Despite your notation, I'm guessing that you're asking about partial derivatives. To tex a partial derivative use "\partial x" as in "$\partial x$".

This sort of confusion arises in Lagrangian calculations and I'll bet that's where you came upon it. The effect arises from our mathematics. It appears with only a single dimension x so I'll illustrate the effect that way.

If we left everything in terms of position (with velocity defined as $dx/dt$, then the gradient of the velocity wouldn't be zero. That's because the velocity does, in fact, depend on position.

Instead, when we do classical mechanics with Lagrange's equation, we think of the Lagrangian as being a function of position, velocity, and perhaps time. So we write it as $L(x,\dot{x},t)$. The effect of this way of looking at the problem is that we double the number of variables (from $x$ to $x,\dot{x}$), but we eliminate the need for second derivatives. This makes the problem actually easier to solve, but to be consistent, we have to make our partial derivatives (i.e. partials with respect to position or velocity) apply only to the position or velocity.

You can quickly verify that the Lagrangian
$L(x,y,\dot{x},\dot{y}) = 0.5m\dot{x}^2 +0.5m\dot{y}^2 - mgy$
leads to the equations of motion that you expect for a body of mass m moving in a gravitational field:
$m\ddot{x} = 0,\;\;m\ddot{y} = -g$,
and that this happens only if you follow the rules you've been given for calculating partial derivatives. Maybe this will ease your mind. Also see:
Why does Calculus of Variations work?
Why does calculus of variations work?

By the way, the place where partial derivatives used to bother me the most was in thermodynamics.

So in short, we don't automatically assume it. It happens when we use math in certain ways.

Answer 3

I'm still not sure quite what you're after, but the following statements might be helpful/relevant.

For a conservative vector field $\vec{F}$, the curl is always zero, i.e. $\nabla \times \vec{F} = \vec{0}$.

The divergence of the curl of any vector field is always zero, i.e. $\nabla \cdot \nabla \times \vec{F} = 0$.

Answer 4

I don't know whether the second sentence makes any sense. Let's omit it.

Electron in a constant homogeneous magnetic field moves on a circle with a constant value of velocity (in this meaning the velocity is independent of the location) but with a changing velocity vector. When we add an electric field, it will become only a bit more complicated.

The answer is, the velocity vector is constant in space (independent of the location) only for very specific settings, when a body moves along a straight line.

Answer 5

For a single particle motion $div(v) = [div(dr/dt)] = d/dt [div(r)]$. $div(r) = 3 = const.$ But the time-derivative of a constant is zero, so $div(v) = 0$. It is not an automatic assumption, it is a calculation result ;-).

EDIT: somebody voted down. OK, v = v(t) so any $\partial v_i/\partial x_k = 0$ by definition of v(t). What else do you need as explanation?
=-=-=-=-=
Please copy the passage of the partial-derivatives thread word for word, starting at "Electron in a" and ending at "a straight line.".

__Records provided__:
=-=-=-=-=
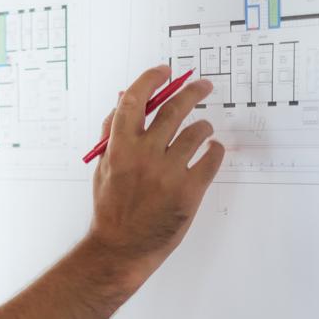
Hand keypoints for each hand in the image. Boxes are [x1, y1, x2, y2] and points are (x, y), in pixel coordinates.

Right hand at [88, 64, 223, 288]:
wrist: (121, 247)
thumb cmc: (110, 206)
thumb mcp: (103, 166)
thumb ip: (112, 132)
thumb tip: (123, 99)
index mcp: (119, 147)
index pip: (135, 100)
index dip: (150, 80)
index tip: (164, 71)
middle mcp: (145, 155)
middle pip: (173, 109)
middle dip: (191, 92)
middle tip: (203, 86)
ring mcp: (168, 172)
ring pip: (197, 132)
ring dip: (203, 126)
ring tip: (204, 130)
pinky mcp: (190, 190)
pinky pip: (211, 159)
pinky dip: (215, 151)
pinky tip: (213, 150)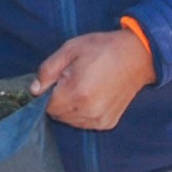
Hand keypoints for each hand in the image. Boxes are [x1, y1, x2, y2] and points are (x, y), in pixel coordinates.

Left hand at [31, 30, 155, 130]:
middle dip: (59, 99)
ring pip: (70, 121)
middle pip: (57, 115)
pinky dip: (84, 112)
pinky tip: (94, 95)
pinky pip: (85, 122)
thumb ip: (48, 70)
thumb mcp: (70, 49)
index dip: (48, 92)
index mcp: (76, 93)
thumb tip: (34, 90)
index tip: (58, 79)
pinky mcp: (107, 123)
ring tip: (85, 86)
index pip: (46, 106)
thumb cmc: (103, 49)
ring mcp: (98, 120)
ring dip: (70, 107)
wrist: (138, 56)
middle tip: (73, 79)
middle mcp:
=-=-=-=-=
__Result__:
Electron in a constant homogeneous magnetic field moves on a circle with a constant value of velocity (in this meaning the velocity is independent of the location) but with a changing velocity vector. When we add an electric field, it will become only a bit more complicated.

The answer is, the velocity vector is constant in space (independent of the location) only for very specific settings, when a body moves along a straight line.